What is asked ->
1. Quote the Tango Charlie text word for word, starting at "Tango Charlie is" and ending at "of Northeast India.".
2. Answer these questions from the Tango Charlie text.
(a) Who handled the film's cinematography?
(b) What is the film's running time?
(c) In which region was the film banned for release?

Text shown ->
○ ○ ○

- Theatrical release poster
- Directed by: Mani Shankar
- Written by: Mani Shankar
- Produced by: Nitin Manmohan
- Starring: Ajay Devgn; Bobby Deol; Sanjay Dutt; Suniel Shetty; Tanishaa; Nandana Sen; Kelly Dorji;
- Narrated by: Bobby Deol
- Cinematography: T. Surendra Reddy
- Music by: Songs: Anand Raaj Anand Anu Malik Background Score: Ranjit Barot
- Production company: Neha Arts
- Distributed by: Shree Ashtavinayak Cine Vision
- Release date: 25 March 2005;
- Running time: 143 minutes
- Country: India
- Language: Hindi
- Budget: ₹13.5 crore
- Box office: ₹11.08 crore

= Tango Charlie =

2005 Indian film by Mani Shankar

Tango Charlie is a 2005 Indian Hindi-language war film written and directed by Mani Shankar. The film stars Bobby Deol as the title character, alongside Ajay Devgn, Sanjay Dutt, Sunil Shetty, Tanishaa, Nandana Sen and Sudesh Berry. The film follows paramilitary man Tarun Chauhan's (Bobby Deol) journey from a young border guard recruit to a war-hardened fighter in the Indian Border Security Force. This film was banned for release in Assam for allegedly defaming the Bodo community of Northeast India.

○ ○ ○

Data block ->
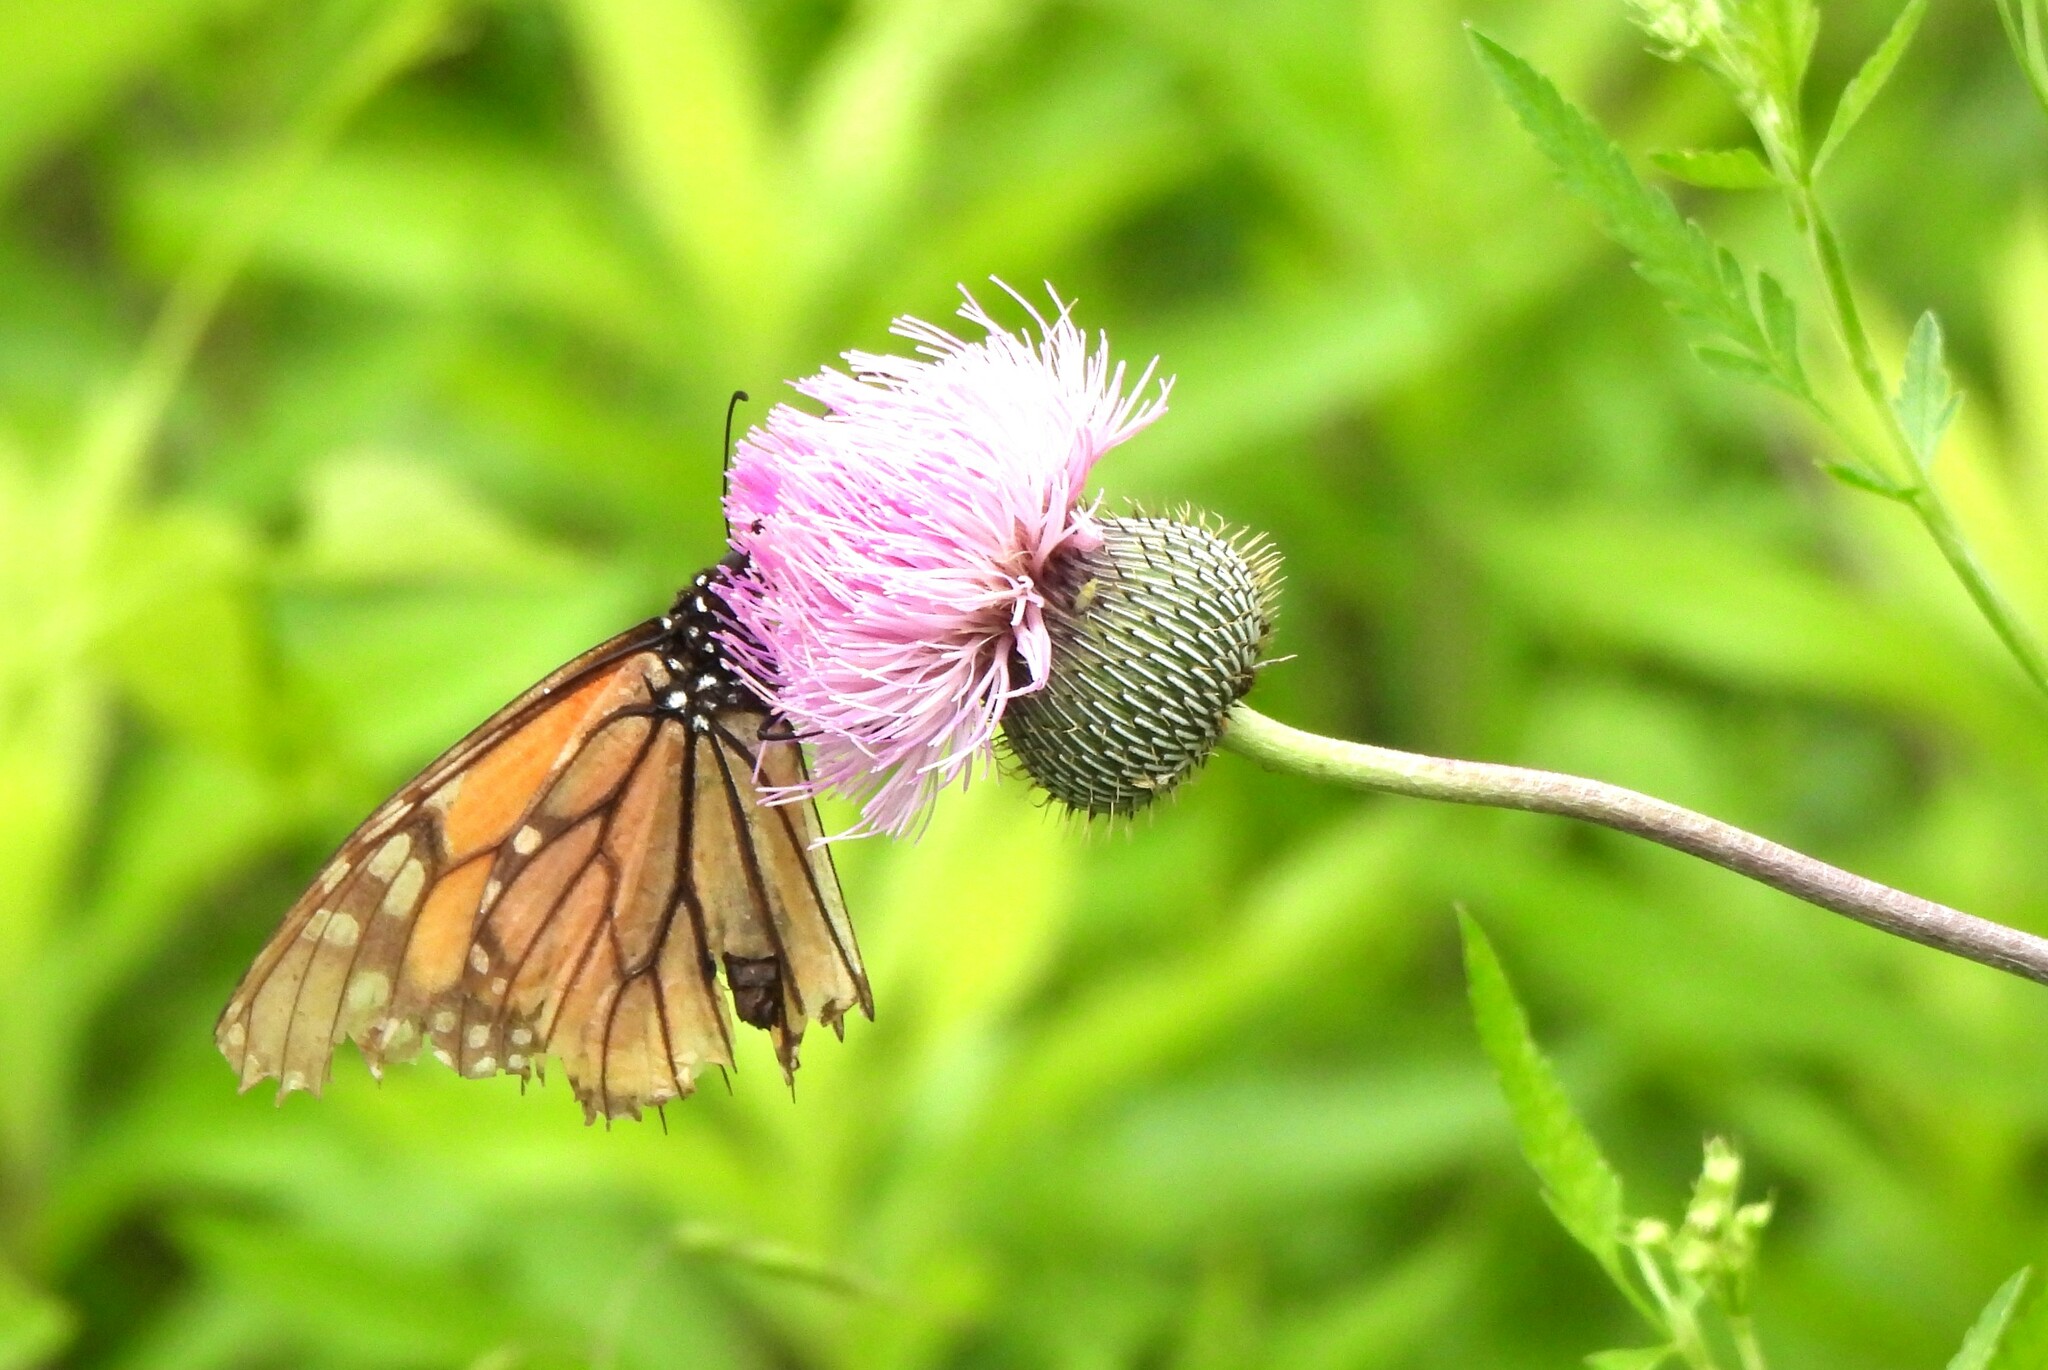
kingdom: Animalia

○ ○ ○

Answers by task ->
1.
Tango Charlie is a 2005 Indian Hindi-language war film written and directed by Mani Shankar. The film stars Bobby Deol as the title character, alongside Ajay Devgn, Sanjay Dutt, Sunil Shetty, Tanishaa, Nandana Sen and Sudesh Berry. The film follows paramilitary man Tarun Chauhan's (Bobby Deol) journey from a young border guard recruit to a war-hardened fighter in the Indian Border Security Force. This film was banned for release in Assam for allegedly defaming the Bodo community of Northeast India.

2.
(a) T. Surendra Reddy
(b) 143 minutes
(c) Assam